Oh, sure she liked boys but they were never as handy dandy with a hammer as she was. She could drive a nail into a board, and she could drive it straight. When she went into high school, she joined the drama club. Her drama teacher was sure she had the goods to be a set designer par excellence.

After high school, she let go of her dream. Her mother convinced her that life was too scary. She had to make a living, everybody told her. So she went off to nursing school and became a nurse. It was the easy way out. Dreams were risky, and they were scary. The closest she came to Broadway was the Community Theater.

Now she was in her early thirties. She finally had her education loans paid off. It had been a hard scrimp. She saved and lived with her parents to do it.

Seeing her niece one day made up Denise’s mind. It was now or never. She decided it was time to grow up and prove she had the goods. Be the woman she was meant to be.

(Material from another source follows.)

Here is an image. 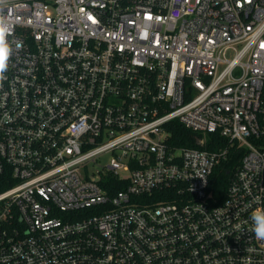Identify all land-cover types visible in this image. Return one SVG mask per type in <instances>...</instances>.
<instances>
[{"label":"built area","instance_id":"obj_1","mask_svg":"<svg viewBox=\"0 0 264 264\" xmlns=\"http://www.w3.org/2000/svg\"><path fill=\"white\" fill-rule=\"evenodd\" d=\"M0 186V264H264V0H0Z\"/></svg>","mask_w":264,"mask_h":264},{"label":"trees","instance_id":"obj_2","mask_svg":"<svg viewBox=\"0 0 264 264\" xmlns=\"http://www.w3.org/2000/svg\"><path fill=\"white\" fill-rule=\"evenodd\" d=\"M166 130L170 133V138L168 142L172 145L179 147H189L198 148L201 150L215 151L219 147L226 146V141L219 138L218 134L210 133L207 134V142L203 145L198 143L199 139H203L204 135L196 134L188 129H186L180 122L173 121L166 126ZM230 153H240L236 148H232ZM236 165L235 158L225 162L218 168L214 174L211 188L214 194L221 198L224 197L225 190L227 188L230 173L232 172L234 166ZM6 186H0V191L4 190ZM119 190H122L119 188Z\"/></svg>","mask_w":264,"mask_h":264},{"label":"clouds","instance_id":"obj_3","mask_svg":"<svg viewBox=\"0 0 264 264\" xmlns=\"http://www.w3.org/2000/svg\"><path fill=\"white\" fill-rule=\"evenodd\" d=\"M252 232L255 237L264 240V209L258 210L251 216Z\"/></svg>","mask_w":264,"mask_h":264},{"label":"rangeland","instance_id":"obj_4","mask_svg":"<svg viewBox=\"0 0 264 264\" xmlns=\"http://www.w3.org/2000/svg\"><path fill=\"white\" fill-rule=\"evenodd\" d=\"M110 158H111V155H110V154H106V155H104V156L101 158V160H100V165H101V166H105V165H107L108 162H109V160H110ZM96 168H97V167H96Z\"/></svg>","mask_w":264,"mask_h":264}]
</instances>
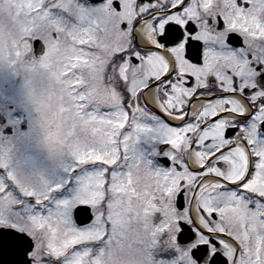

On her last night at home, she and her mother had a fight. The next morning her mother didn’t come down to wish her good luck. But her father gave her a ride. In the car, her handed her $1000. “Just in case,” he said.

She wanted to cry but she didn’t. She pushed back her tears.

“Call me at the office if you need help,” her father said. At one time, he’d had dreams. He had not had the courage to pursue them. So he knew what his daughter was doing and how hard it was. But it was the right thing to do.

They pulled up at the bus station and went inside. Her dad bought the ticket. It was a round trip ticket just in case. Denise refused it. So her dad paid for a one-way ride to the big city. Then they hugged.

He left her sitting on a bench waiting for the bus.

“Man, I can do it,” she told herself, caught the bus and left town. As she rode the bus, she thought about all the stages of her life. That was then. Now she had the future ahead of her. She was thirty-two and just starting. And she realized that it is never too late to pursue her dreams.